A growing sense of disillusionment in the broad media sector with the free model as a means of funding content has resulted in a gradual re-discovery of the merits of a paid-for model, according to Sky COO Mike Darcey.
Addressing the IEA Future of Broadcasting Conference in London, Darcey said that the UK pay-TV sector had never been in ruder health with Sky, Virgin Media and BT between them reaching 50% of households.
However, Darcey questioned what he described as “the implicit assumption” that access to Sky Sports has been pivotal to the success of UK pay-TV. “It’s an argument that BT has often made in explaining the progress of BT Vision to date. If that’s a belief they genuinely hold, I think they’re in for a rude awakening. Looking towards sustaining pay-TV success longer-term, it’s not just about sport. Yes, it continues to be an important piece of the pay TV jigsaw. And yes, it was the infamous ‘battering ram’ for pay-TV in its infancy, when it needed to assert itself on the UK broadcasting landscape. But the world has long since moved on – and although sports is still a major part of what helps define our service, there are many people for whom Sky Sports is not the only factor in their decision to subscribe”.
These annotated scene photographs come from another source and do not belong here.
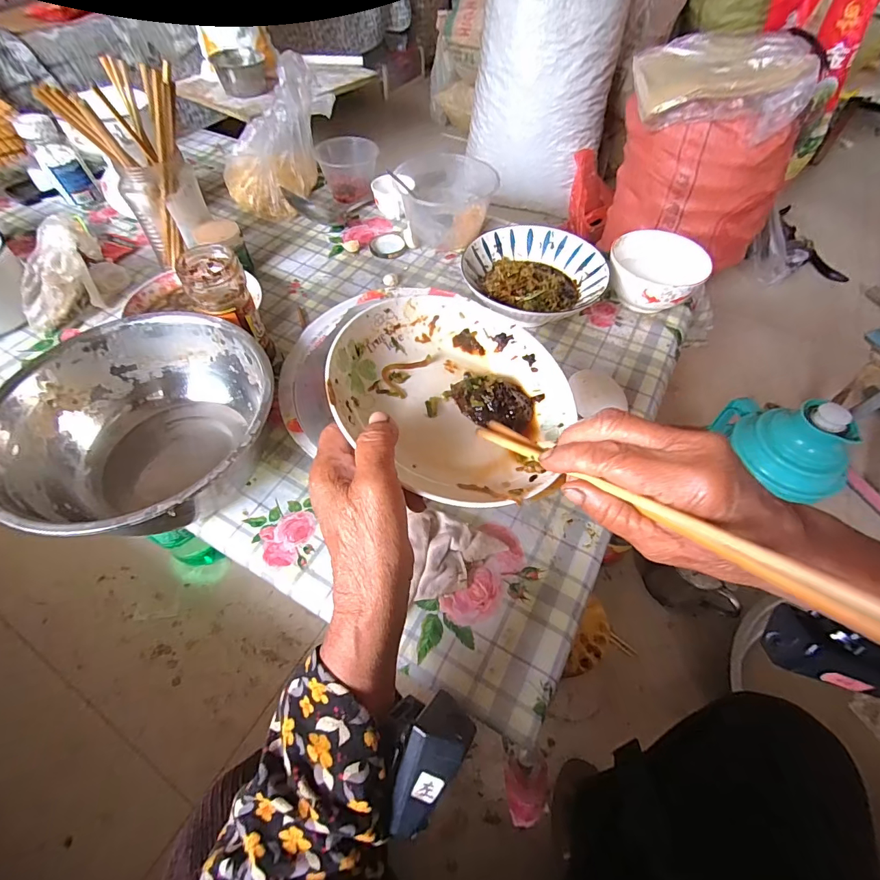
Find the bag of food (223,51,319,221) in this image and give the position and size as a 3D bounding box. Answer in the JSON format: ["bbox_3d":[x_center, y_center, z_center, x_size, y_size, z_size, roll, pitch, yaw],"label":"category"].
[{"bbox_3d":[-0.284,-0.497,0.708,0.171,0.178,0.137,-18,59,-14],"label":"bag of food"}]

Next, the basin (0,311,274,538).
[{"bbox_3d":[-0.282,0.001,0.434,0.234,0.126,0.238,1,56,-2],"label":"basin"}]

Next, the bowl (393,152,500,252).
[{"bbox_3d":[0.010,-0.398,0.706,0.152,0.084,0.150,1,56,-2],"label":"bowl"}]

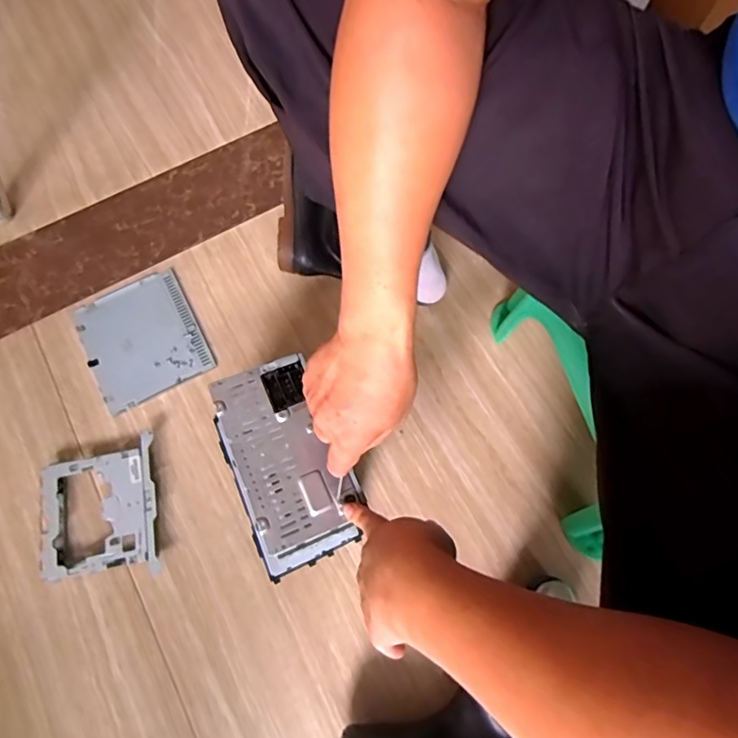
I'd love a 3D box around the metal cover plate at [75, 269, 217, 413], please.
[{"bbox_3d":[-0.327,-0.044,0.757,0.159,0.005,0.177,-27,74,-8],"label":"metal cover plate"}]

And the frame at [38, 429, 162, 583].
[{"bbox_3d":[-0.341,0.179,0.668,0.144,0.031,0.164,-10,72,-3],"label":"frame"}]

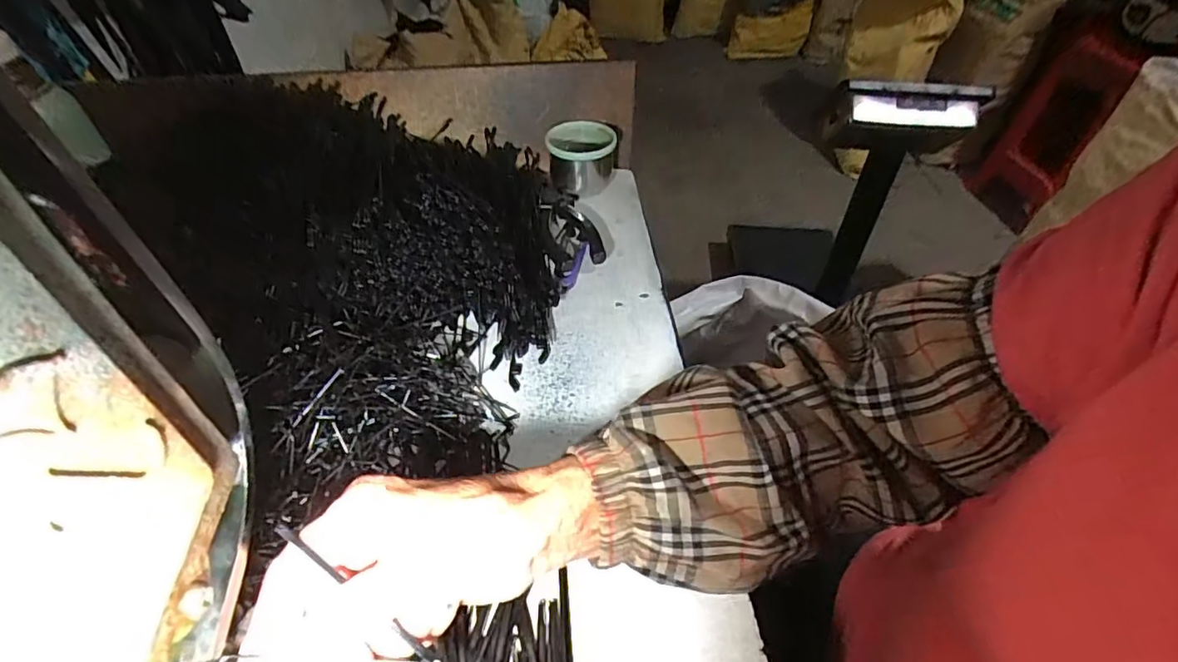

Yesterday, BSkyB signed, perhaps begrudgingly, a contract to allow BT to deliver Sky Sports 1 and 2 over its IPTV network – albeit via terrestrial capacity. It followed the tentative agreement through the Competition Appeal in the wake of Ofcom’s Pay-TV Review.
Darcey said that the assumption that there was little value in content beyond premium sports was wrong, highlighting that entertainment channel Sky 1 was rated by Sky viewers as their fourth favourite channel, and that Premier League football accounts for less than 5% of all pay-TV viewing in Sky homes.
Beyond content, Darcey said that the growth of pay-TV would continued to be sustained by innovation, highlighting the satcaster’s 3D broadcasts and the consumer launch of the Sky 3D channel in the autumn. “Some people are not convinced about 3D, believing it to be a passing fad, a bit of a gimmick. That’s fair enough, and they are entitled to their view. But I suspect that they are roughly the same industry sages who were questioning the significance of HD in the not too distant past. That time around, while many in the industry were sceptical, Sky took an early bet on HD and we bet big. So far, we’ve invested around £500 million to build Europe’s leading HD offering”.
Darcey said Sky’s innovation roadmap was as dynamic as ever and that the early commitment to HD was beginning to pay real dividends as customers responded in ever-increasing numbers.